La parola come salvezza

Giovedì scorso, 4 ottobre, nell’Aula Magna del Seminario, l’Università della Terza Età di Vercelli ha inaugurato il primo ciclo di incontri del suo XXX anno di attività. Anche quest’anno la conversazione inaugurale è stata affidata al Prof. Angelo Fragonara, che ha proposto all’uditorio  – in  coerenza con il tema conduttore che guida il ricco programma, Tra geografie e geometrie spirituali –  una suggestiva interpretazione della poesia di Giuseppe Ungaretti, tracciata intorno al titolo “Giuseppe Ungaretti: il respiro dell’Universo e il dolore della Storia”.

Il relatore ha illustrato, con puntuali riferimenti testuali, in che senso l’opera poetica di Ungaretti possa essere intesa come “autobiografia dell’anima”:  di un’anima che fa della poesia un’incessante esplorazione della propria esperienza umana, in cerca di “un paese innocente”. Questo  itinerario si sviluppa fra paesaggi sconfinati e abbacinanti di deserto egiziano, desolazioni lunari del Carso, brumosità parigine in infinite gamme di grigio, nebbie milanesi che si sovrappongono e si fondono per comporre, nella memoria e nella trasfigurazione poetica dei simboli, una vera e propria “geografia dello spirito”. L’itinerario (i temi del viaggio, del mare, il tema dei naufràgi e delle riprese del viaggio) è itinerario di ricerca di una innocenza perduta dell’Uomo, per ritrovare un Eden da cui si è stati cacciati con dolore, per ritrovare un’armonia primigenia e incorrotta.

Questa ricerca coincide, in Ungaretti, con uno scavo in profondità per riportare alla luce dalla profondità sommersa del “porto sepolto” (cioè dal segreto del cuore umano) una parola che illumini, che nell’attimo dia la conoscenza, manifesti la verità e la comunichi agli altri.

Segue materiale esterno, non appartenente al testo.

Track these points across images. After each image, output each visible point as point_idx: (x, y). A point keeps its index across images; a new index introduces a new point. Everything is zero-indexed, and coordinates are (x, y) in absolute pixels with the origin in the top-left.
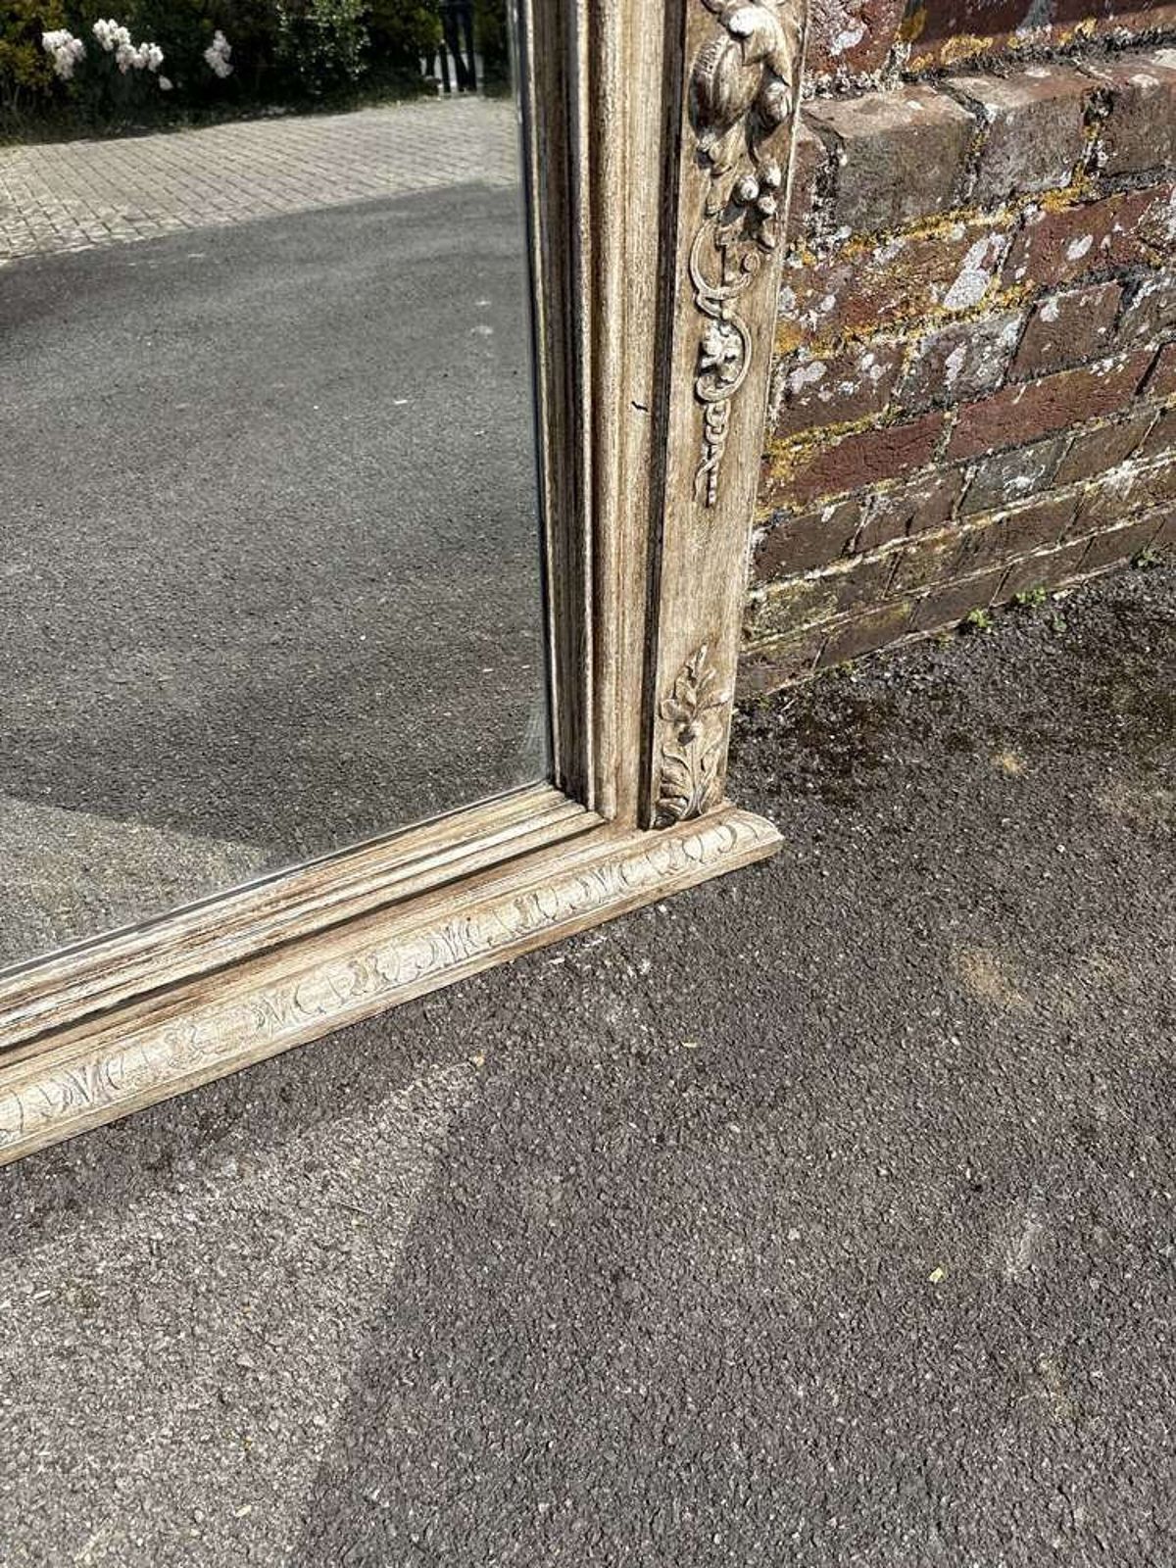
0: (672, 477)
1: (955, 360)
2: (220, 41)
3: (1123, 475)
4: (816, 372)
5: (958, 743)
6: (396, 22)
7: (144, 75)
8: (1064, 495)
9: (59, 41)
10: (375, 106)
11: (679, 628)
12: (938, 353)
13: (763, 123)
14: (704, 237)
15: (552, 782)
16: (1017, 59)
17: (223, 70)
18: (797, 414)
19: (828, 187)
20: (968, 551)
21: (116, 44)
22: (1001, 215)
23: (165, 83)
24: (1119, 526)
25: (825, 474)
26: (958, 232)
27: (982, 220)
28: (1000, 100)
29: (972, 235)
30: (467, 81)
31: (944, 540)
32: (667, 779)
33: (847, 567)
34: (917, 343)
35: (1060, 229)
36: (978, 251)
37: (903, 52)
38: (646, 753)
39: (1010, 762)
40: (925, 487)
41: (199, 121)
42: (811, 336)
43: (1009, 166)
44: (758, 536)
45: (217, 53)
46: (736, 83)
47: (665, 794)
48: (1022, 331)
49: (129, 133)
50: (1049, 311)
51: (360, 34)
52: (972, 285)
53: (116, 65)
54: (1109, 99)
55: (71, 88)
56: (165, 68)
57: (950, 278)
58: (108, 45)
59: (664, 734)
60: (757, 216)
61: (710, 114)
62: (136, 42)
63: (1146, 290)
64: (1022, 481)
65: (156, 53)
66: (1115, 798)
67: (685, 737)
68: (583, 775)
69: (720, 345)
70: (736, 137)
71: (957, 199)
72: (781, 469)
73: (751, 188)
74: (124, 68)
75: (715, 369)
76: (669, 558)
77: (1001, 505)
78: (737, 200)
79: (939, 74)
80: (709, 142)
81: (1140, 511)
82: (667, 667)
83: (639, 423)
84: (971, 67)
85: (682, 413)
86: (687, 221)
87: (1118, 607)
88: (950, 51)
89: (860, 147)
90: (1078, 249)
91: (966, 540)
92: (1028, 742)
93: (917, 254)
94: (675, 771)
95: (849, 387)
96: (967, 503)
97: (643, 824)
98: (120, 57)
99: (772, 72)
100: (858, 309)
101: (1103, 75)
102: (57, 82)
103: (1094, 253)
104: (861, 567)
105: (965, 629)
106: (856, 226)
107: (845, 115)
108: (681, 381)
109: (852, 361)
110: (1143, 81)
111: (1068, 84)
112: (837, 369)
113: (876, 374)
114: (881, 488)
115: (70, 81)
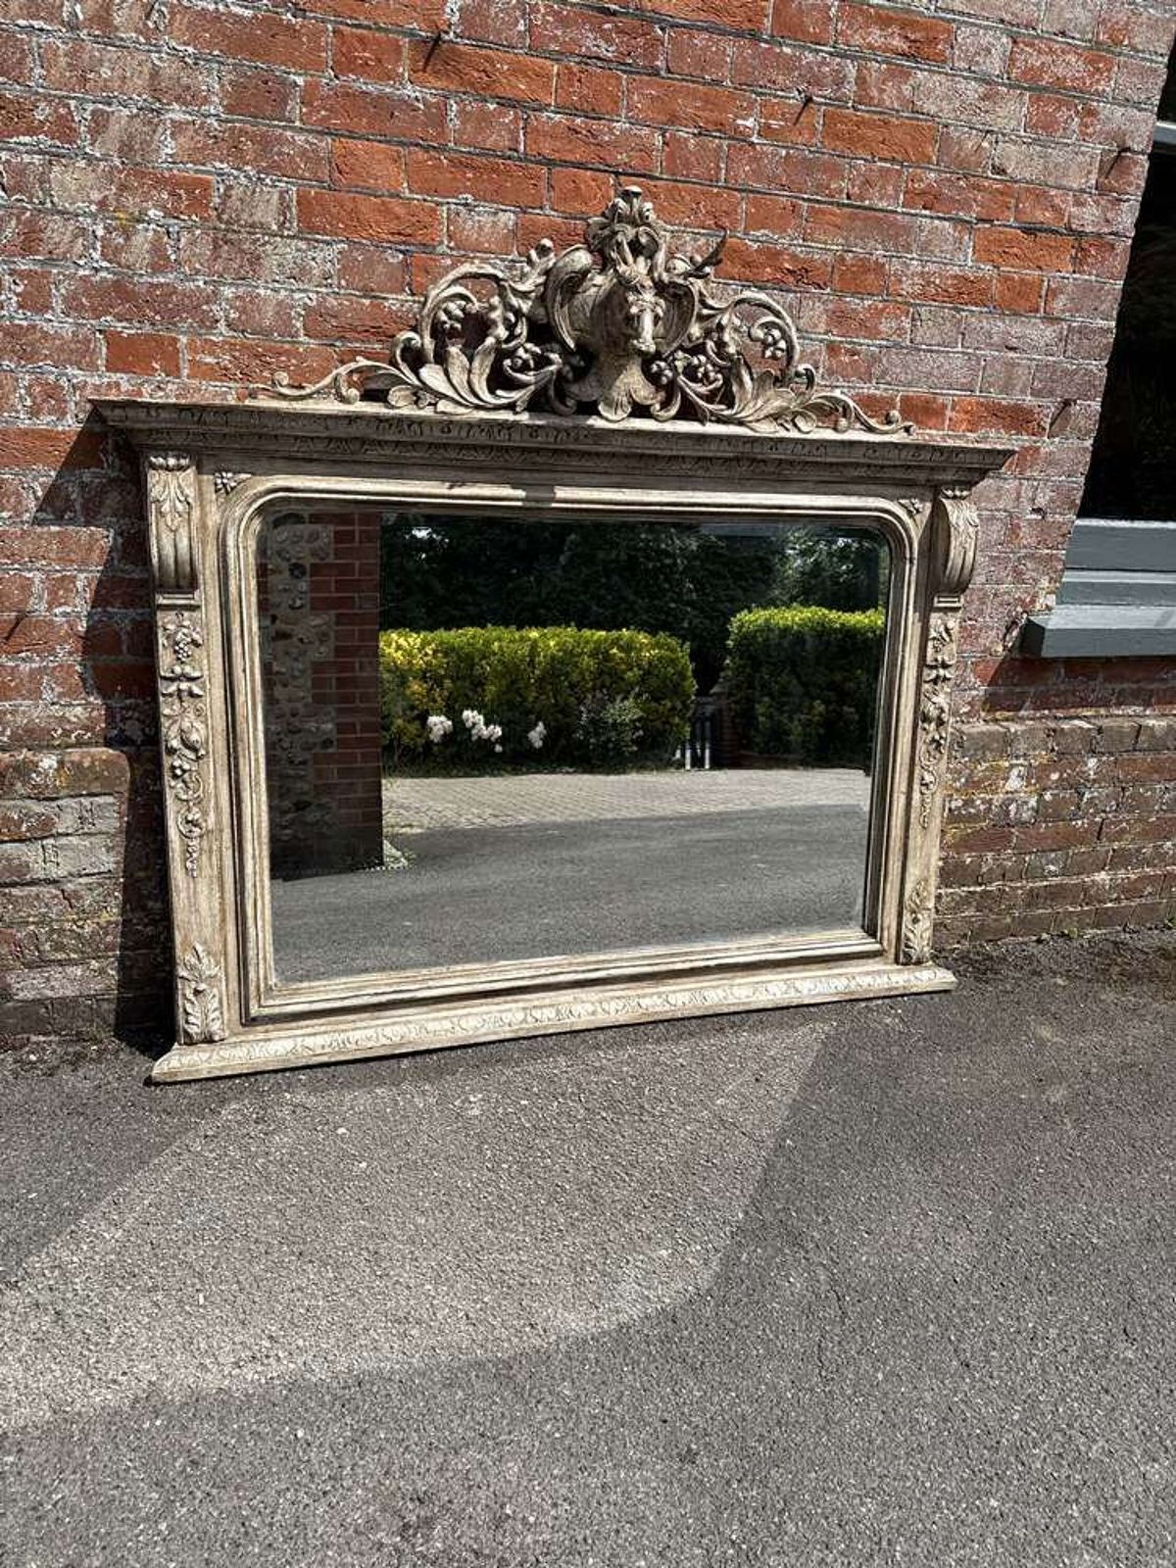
0: (913, 816)
1: (1013, 807)
2: (540, 727)
3: (1102, 877)
4: (960, 803)
5: (1034, 973)
6: (658, 724)
7: (486, 744)
8: (1075, 880)
9: (439, 723)
10: (638, 772)
11: (914, 872)
12: (1006, 804)
13: (940, 723)
14: (924, 748)
15: (863, 927)
16: (1022, 719)
17: (538, 744)
18: (953, 817)
19: (961, 746)
20: (1033, 898)
21: (474, 724)
22: (1021, 761)
23: (498, 748)
24: (1110, 905)
25: (964, 844)
26: (1007, 764)
27: (1015, 762)
28: (1014, 727)
29: (1012, 766)
30: (697, 763)
31: (1021, 888)
32: (908, 939)
33: (978, 889)
34: (998, 799)
35: (1045, 769)
36: (1015, 772)
37: (983, 714)
38: (899, 924)
39: (1060, 981)
40: (1009, 859)
41: (516, 772)
42: (957, 790)
43: (1022, 747)
44: (941, 863)
45: (537, 735)
46: (933, 713)
47: (907, 946)
48: (1038, 802)
49: (467, 775)
50: (1048, 797)
51: (637, 729)
52: (1014, 783)
53: (470, 736)
54: (1054, 731)
55: (435, 748)
56: (501, 740)
57: (1006, 779)
58: (469, 724)
59: (907, 917)
60: (939, 745)
61: (926, 719)
62: (487, 724)
63: (1087, 795)
64: (1052, 868)
65: (498, 731)
66: (1109, 996)
67: (916, 921)
68: (876, 925)
69: (928, 778)
70: (933, 725)
71: (1002, 753)
72: (948, 837)
73: (937, 737)
74: (474, 738)
75: (926, 785)
76: (911, 843)
77: (1045, 878)
78: (933, 740)
79: (996, 721)
80: (926, 725)
81: (1118, 900)
82: (909, 887)
83: (903, 799)
84: (1007, 720)
85: (916, 796)
86: (919, 744)
87: (1115, 943)
88: (998, 715)
89: (969, 735)
90: (1055, 776)
91: (1032, 889)
92: (1068, 977)
93: (992, 769)
94: (911, 935)
95: (972, 811)
96: (1029, 873)
97: (897, 961)
98: (474, 732)
99: (943, 711)
100: (973, 784)
101: (1052, 725)
102: (429, 744)
103: (1061, 778)
104: (985, 891)
105: (1039, 941)
106: (971, 757)
107: (965, 728)
108: (916, 787)
109: (973, 801)
110: (1066, 727)
111: (1038, 725)
112: (968, 803)
113: (982, 807)
114: (990, 855)
115: (437, 744)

A ben vedere, ha osservato Fragonara, in questa ricerca si avverte nella poesia ungarettiana un’ansia di assoluto che è di natura religiosa: sia che si tratti di quei momenti di armonia in cui il poeta si sente, nell’orrore della guerra, “una docile fibra dell’universo”, “immagine passeggera / presa / in un giro immortale”; sia che egli rievochi commosso la fede forte e severa della madre, e la veda ferma come una statua davanti al Signore, per ottenere il perdono del figlio; sempre si avverte che la parola di Ungaretti si tende come una fune sul baratro della morte, dell’abisso, del nulla, per trovare una salvezza dalla disperazione storica, dal dolore individuale e collettivo.